─── Stored data

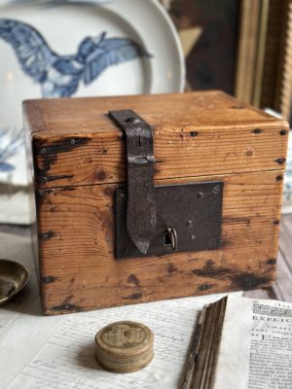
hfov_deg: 30.3
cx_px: 146
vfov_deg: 39.7
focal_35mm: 48
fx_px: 540
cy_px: 194
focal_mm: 6.86
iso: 125
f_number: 1.78
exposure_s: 1/121
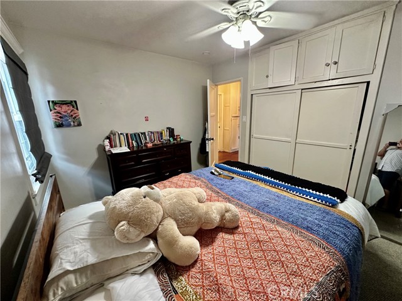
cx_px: 201
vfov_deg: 85.7
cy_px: 150
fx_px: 163
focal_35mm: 14
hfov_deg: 102.1
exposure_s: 1/60
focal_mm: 2.22
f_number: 2.2
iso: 400
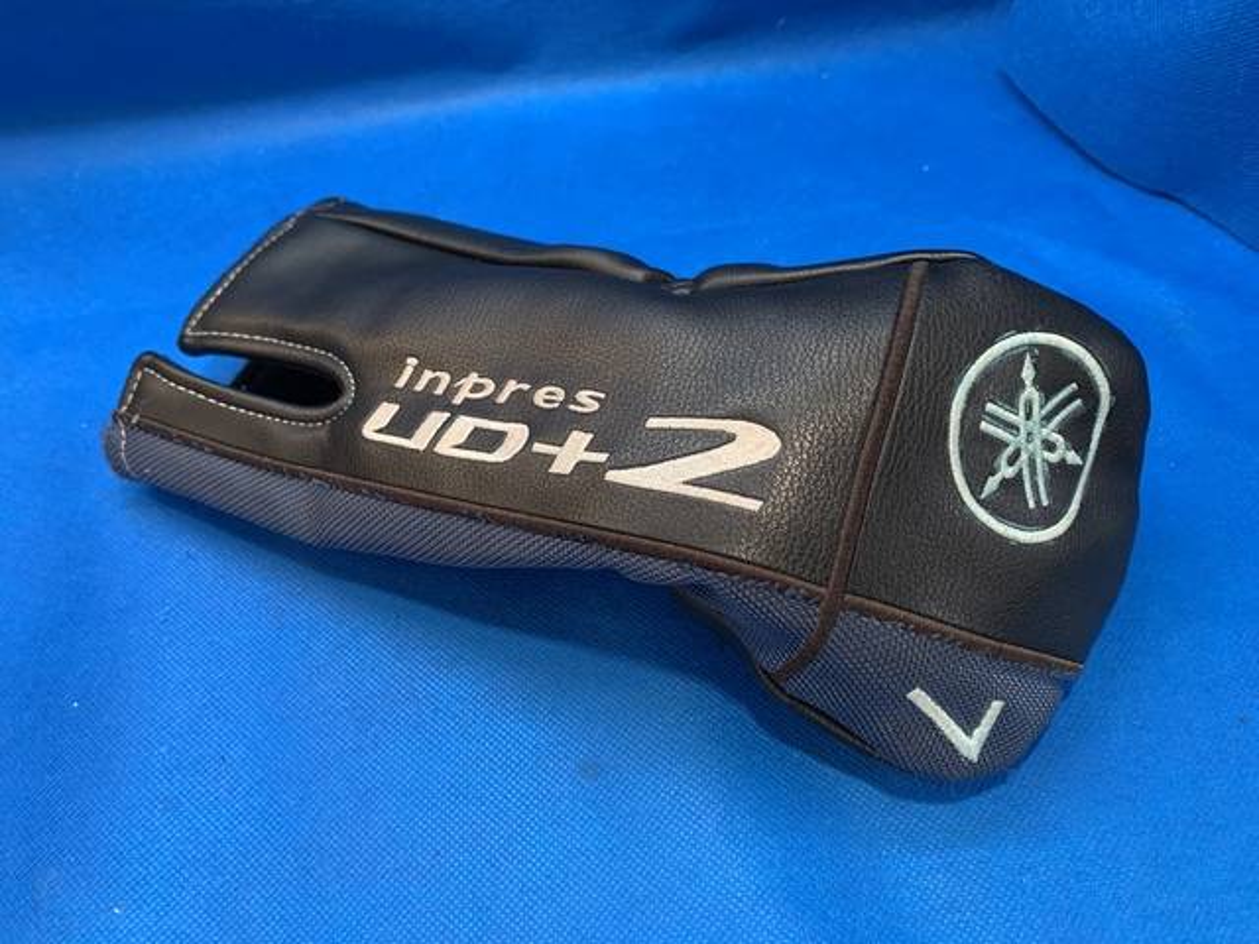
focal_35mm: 26
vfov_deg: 53.1
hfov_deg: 67.3
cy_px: 472
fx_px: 946
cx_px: 630
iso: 160
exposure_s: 1/60
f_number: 1.8
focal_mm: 4.25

──────

# Prompt
The answer consists of the line holding "hfov_deg: 67.3" and every line after it up to the end of the records, word for word.

# Solution to this problem
hfov_deg: 67.3
cy_px: 472
fx_px: 946
cx_px: 630
iso: 160
exposure_s: 1/60
f_number: 1.8
focal_mm: 4.25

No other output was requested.